> REQUIRED ACTION: Please find each row below that contains the word "value" and copy those rows in full. Case counts.

> THE DATA:

━━━━

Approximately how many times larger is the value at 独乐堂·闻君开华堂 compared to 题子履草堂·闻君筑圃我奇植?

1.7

━━━━

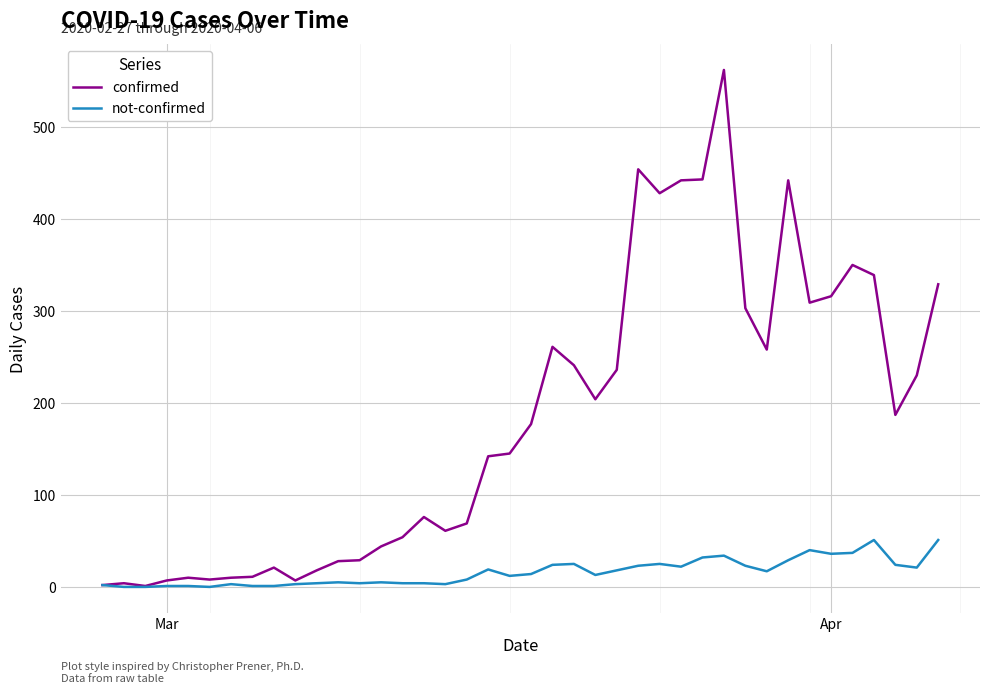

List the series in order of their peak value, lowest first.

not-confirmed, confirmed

━━━━

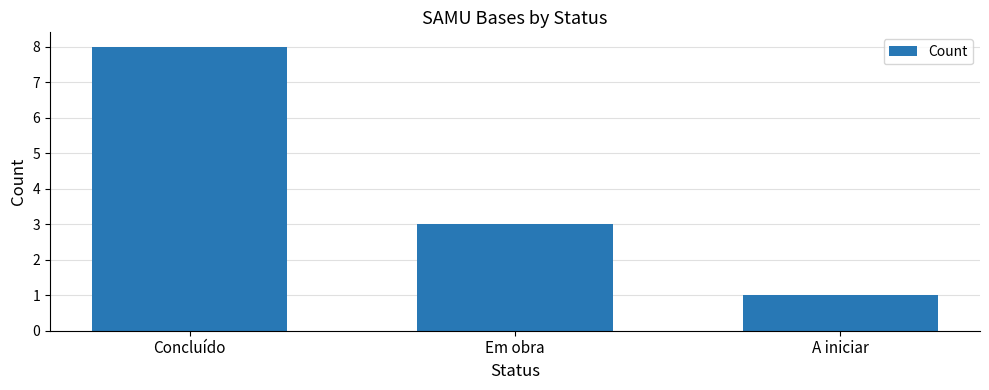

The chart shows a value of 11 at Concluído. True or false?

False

━━━━

> EXERCISE OUTPUT:
Approximately how many times larger is the value at 独乐堂·闻君开华堂 compared to 题子履草堂·闻君筑圃我奇植?
List the series in order of their peak value, lowest first.
The chart shows a value of 11 at Concluído. True or false?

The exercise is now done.